*Task requirements*:
Continue the discussion thread about eating camas lilies, picking up right after its final sentence.

*Text passage*:
══════

The Local-Carb Diet
February 12, 2019 8:47 AM   Subscribe

Dedicated Pacific Northwest plant lovers nurture an indigenous food with ancient roots.

What does it mean to harvest and eat a so-called local food? I thought I’d done it the time I picked and ate several tubs of blueberries from a farm about 15 kilometers from my house in Seattle, Washington, and again when I dug potatoes from my backyard and roasted them in my oven—a simple and somehow comforting act of nourishment.

But Madrona Murphy has other ideas about what I could be eating. She has invited me to her mother’s house on the south side of Lopez Island, Washington, for an unusual cooking lesson: how to prepare the plant that once fed much of western North America—the camas lily. With a head of dainty blue or white flowers and a fleshy, edible bulb, camas grows profusely and wildly across this region, in rocky and damp meadows, in gardens, and along roadsides. But few people know how to cook and eat it. Until I met Murphy, I wouldn’t have recognized this plant as food. But in other moments and cultures, this vegetable was as familiar as the potato is now.


posted by poffin boffin (13 comments total) 32 users marked this as a favorite
 
Wow this is super relevant to my interests -- I have friends in BC and we've been trying to chart what a 25km, 50km, and 100km regional diet might look like, mostly using native people's diets as an example. I came across a mention of camas but didn't find a lot of info on how to prepare it.

I wonder if it could be fermented, grated, and toasted like Peruvian yucca farina to make a flour one could use for bread. Sounds like it might need to be combined with another grain or two to really make that work, but I'm definitely going to look into acquiring some bulbs to see how it does in the area!
posted by ananci at 9:07 AM on February 12 [3 favorites]


Here's where the Camas Lily is native to. Groundnuts filled a similar role in the Eastern US, as did wild rice in the lake country.

Maybe try growing one of them if you're in any of those regions!
posted by ragtag at 9:08 AM on February 12 [4 favorites]


Great post. Here in Victoria (where traditional Garry Oak meadows still exist), Lesser Camas blooms throughout April. By the end of the month the blooms are so dense on the ground that, from a certain perspective, it can look like a purple lake. I live about a block from a large municipal park that features a Garry Oak ecosystem and some meadows that used to provide people who lived here (they still live here, just have been pushed to a reservation on the other side of town) with a source of food.

══════

*Records shown*:

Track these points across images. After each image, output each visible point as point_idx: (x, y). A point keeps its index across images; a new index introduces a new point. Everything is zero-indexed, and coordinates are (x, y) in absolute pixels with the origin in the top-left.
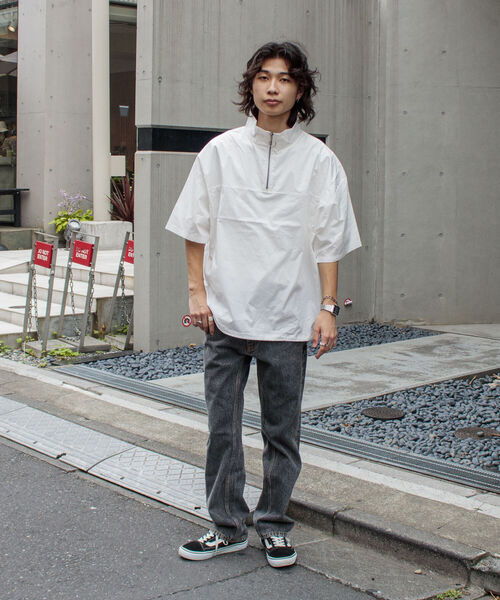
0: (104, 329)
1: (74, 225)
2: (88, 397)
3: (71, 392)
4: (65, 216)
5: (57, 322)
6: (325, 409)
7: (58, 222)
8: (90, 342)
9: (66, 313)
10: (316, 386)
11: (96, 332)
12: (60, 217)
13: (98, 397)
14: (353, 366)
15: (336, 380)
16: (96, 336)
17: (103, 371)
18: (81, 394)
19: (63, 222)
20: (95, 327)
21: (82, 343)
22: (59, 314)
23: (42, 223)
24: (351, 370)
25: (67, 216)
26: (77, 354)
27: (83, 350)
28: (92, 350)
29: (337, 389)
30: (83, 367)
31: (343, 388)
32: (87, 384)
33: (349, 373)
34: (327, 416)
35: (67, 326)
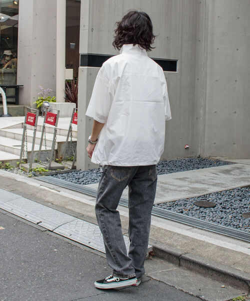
0: (61, 158)
1: (46, 104)
2: (53, 193)
3: (44, 190)
4: (41, 99)
5: (37, 154)
6: (175, 201)
7: (38, 102)
8: (54, 165)
9: (42, 150)
10: (170, 190)
11: (57, 159)
12: (39, 100)
13: (58, 193)
14: (189, 180)
15: (180, 187)
16: (57, 162)
17: (61, 180)
18: (49, 191)
19: (40, 103)
20: (57, 157)
21: (50, 165)
22: (38, 150)
23: (30, 103)
24: (188, 181)
25: (43, 100)
26: (47, 170)
27: (50, 168)
28: (55, 169)
29: (181, 191)
30: (51, 177)
31: (185, 191)
32: (52, 186)
33: (187, 183)
34: (176, 205)
35: (42, 156)
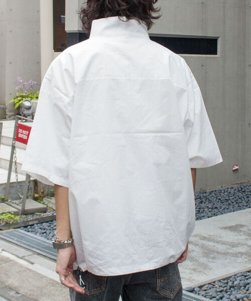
0: (43, 193)
1: (27, 104)
2: (21, 266)
3: (7, 260)
4: (21, 96)
5: (5, 189)
6: (228, 278)
7: (16, 101)
8: (32, 205)
9: (11, 181)
10: (218, 253)
11: (36, 195)
12: (17, 97)
13: (30, 266)
14: (245, 229)
15: (233, 245)
16: (36, 199)
17: (38, 237)
18: (16, 263)
19: (20, 101)
20: (36, 191)
21: (24, 206)
22: (6, 182)
23: (5, 102)
24: (245, 233)
25: (23, 97)
26: (17, 218)
27: (25, 213)
28: (32, 212)
29: (236, 255)
30: (22, 231)
31: (242, 254)
32: (22, 252)
33: (243, 237)
34: (231, 287)
35: (13, 191)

══════

*Exercise response*:
In May, Great Camas (can't find a photo) also blooms.
posted by JamesBay at 9:50 AM on February 12 [2 favorites]


Thank you! I have a few in the hill behind my backyard fence. (Technically it's the property of the person whose house is on top of the hill, but it's too steep for them to ever do anything like clear the fire-hazardous brush or anything, so I've been quietly wandering around back there, pulling up broom, without repercussions.)

I'd read up on camas but hadn't found much except that indigenous people used it for soap. A few months ago it finally occurred to me to look on Facebook for local indigenous people, and I'm now following a local group, so I'll go to one of their events one of these days to learn how I can support what they're doing. With any luck, I won't have accidentally poisoned myself by accidentally undercooking camas, hah, wish me luck y'all!
posted by cybercoitus interruptus at 10:11 AM on February 12 [1 favorite]


Ooh this is nice to see. I first learned of these last May from lots of roadside historical markers while cycling ACA's Lewis & Clark route. I'd meant to look up more on the subject, but it slipped my mind during the rest of my trip, so thanks for the reminder.
posted by los pantalones del muerte at 10:36 AM on February 12 [1 favorite]


This is super fascinating to me and I would love to learn more. Or to buy the dried camas or take a class on how to ID and cook them.

Somewhat related, but for those of you interested in the modern indigenous cuisine of the Dakota and Minnesota territories, check out The Sioux Chef's Indigenous Kitchen by Sean Sherman. It's been on my reading list for a while. Also a friend just recommended Stalking the Wild Asparagus by Euell Gibbons, who apparently talks about camas in the book.
posted by lucy.jakobs at 10:48 AM on February 12 [3 favorites]


"Madrona Murphy."  That makes me smile. I'd bet money her hippy parents named her that because of her red hair.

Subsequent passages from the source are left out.